** WORK TO COMPLETE **
Search the entries for the word "each". Copy every line that holds it.

** SUPPLIED MATERIAL **
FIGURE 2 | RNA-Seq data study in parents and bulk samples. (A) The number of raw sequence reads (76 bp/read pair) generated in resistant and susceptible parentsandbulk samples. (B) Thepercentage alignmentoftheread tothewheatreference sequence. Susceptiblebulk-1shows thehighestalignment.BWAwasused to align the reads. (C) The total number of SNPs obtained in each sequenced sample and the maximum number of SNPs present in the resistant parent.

...

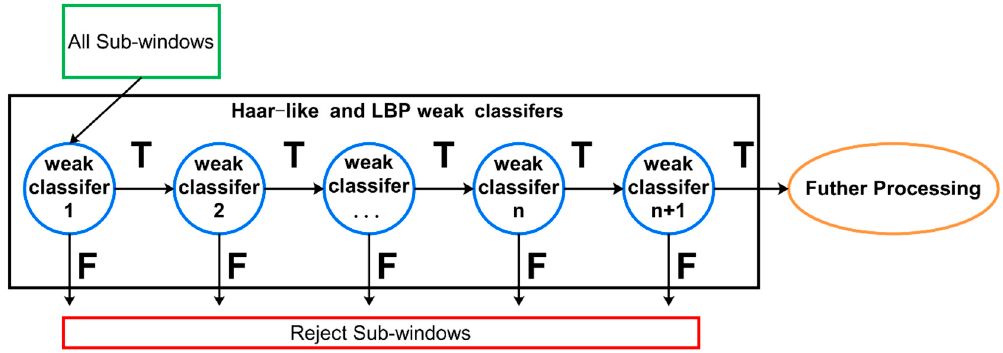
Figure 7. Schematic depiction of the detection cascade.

==

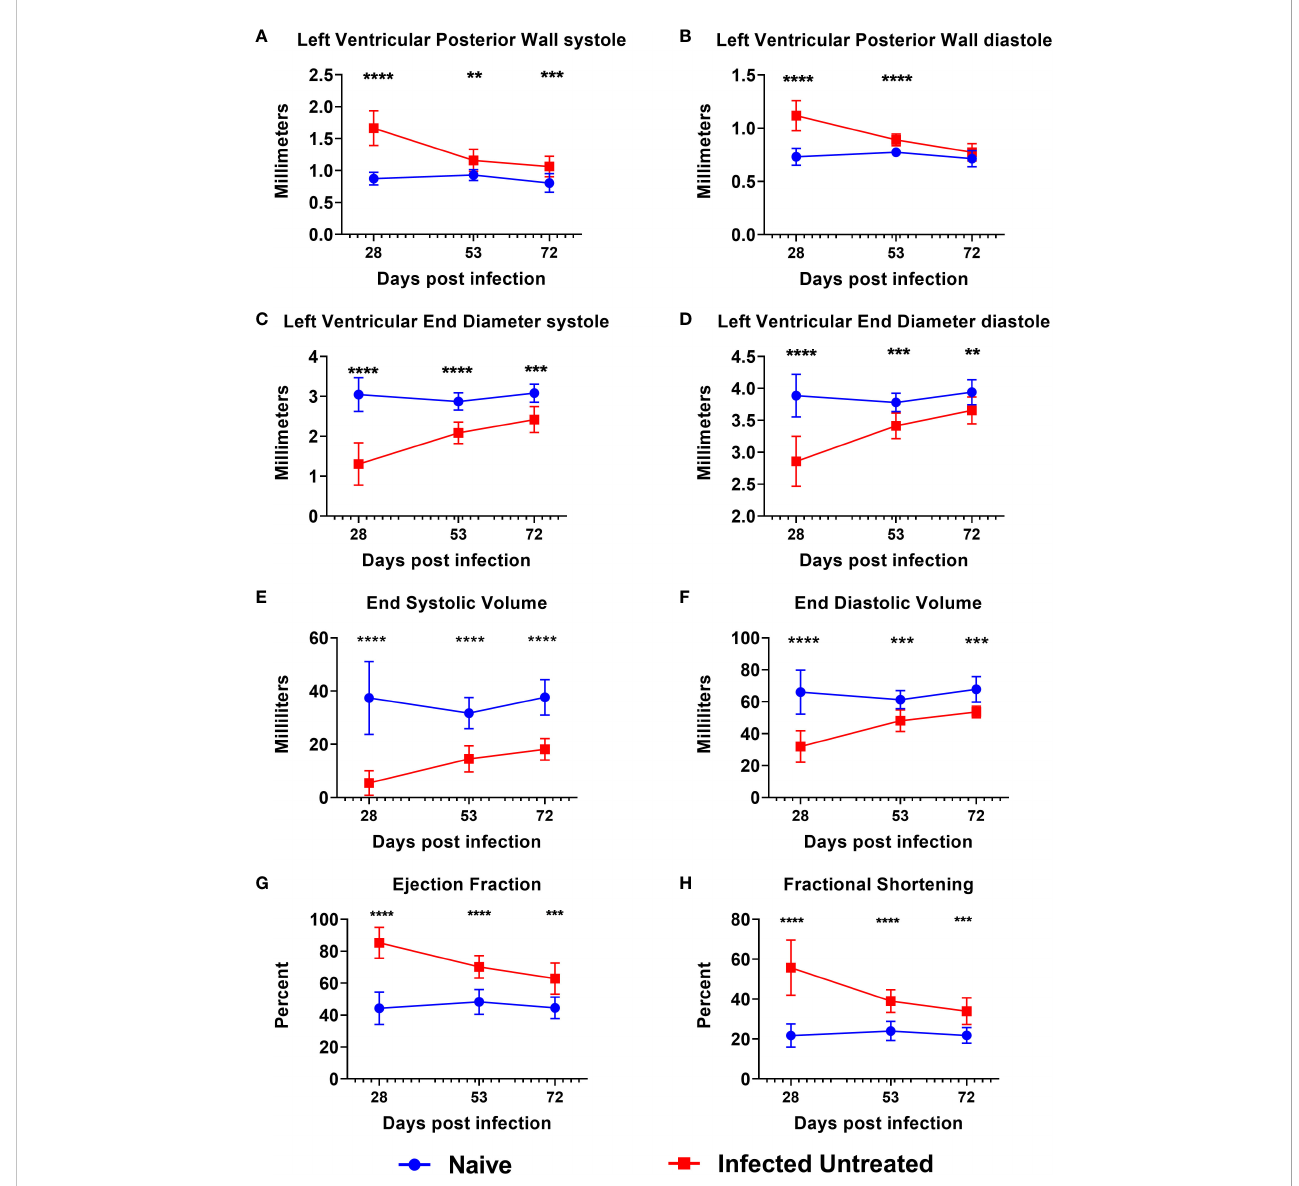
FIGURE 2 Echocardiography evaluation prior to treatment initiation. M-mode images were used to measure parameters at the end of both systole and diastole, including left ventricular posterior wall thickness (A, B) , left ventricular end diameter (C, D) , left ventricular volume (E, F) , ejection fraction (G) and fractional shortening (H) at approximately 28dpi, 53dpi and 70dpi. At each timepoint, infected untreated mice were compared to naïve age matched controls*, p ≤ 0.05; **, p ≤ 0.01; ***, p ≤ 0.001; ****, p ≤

** ANSWER SPACE **
FIGURE 2 | RNA-Seq data study in parents and bulk samples. (A) The number of raw sequence reads (76 bp/read pair) generated in resistant and susceptible parentsandbulk samples. (B) Thepercentage alignmentoftheread tothewheatreference sequence. Susceptiblebulk-1shows thehighestalignment.BWAwasused to align the reads. (C) The total number of SNPs obtained in each sequenced sample and the maximum number of SNPs present in the resistant parent.
FIGURE 2 Echocardiography evaluation prior to treatment initiation. M-mode images were used to measure parameters at the end of both systole and diastole, including left ventricular posterior wall thickness (A, B) , left ventricular end diameter (C, D) , left ventricular volume (E, F) , ejection fraction (G) and fractional shortening (H) at approximately 28dpi, 53dpi and 70dpi. At each timepoint, infected untreated mice were compared to naïve age matched controls*, p ≤ 0.05; **, p ≤ 0.01; ***, p ≤ 0.001; ****, p ≤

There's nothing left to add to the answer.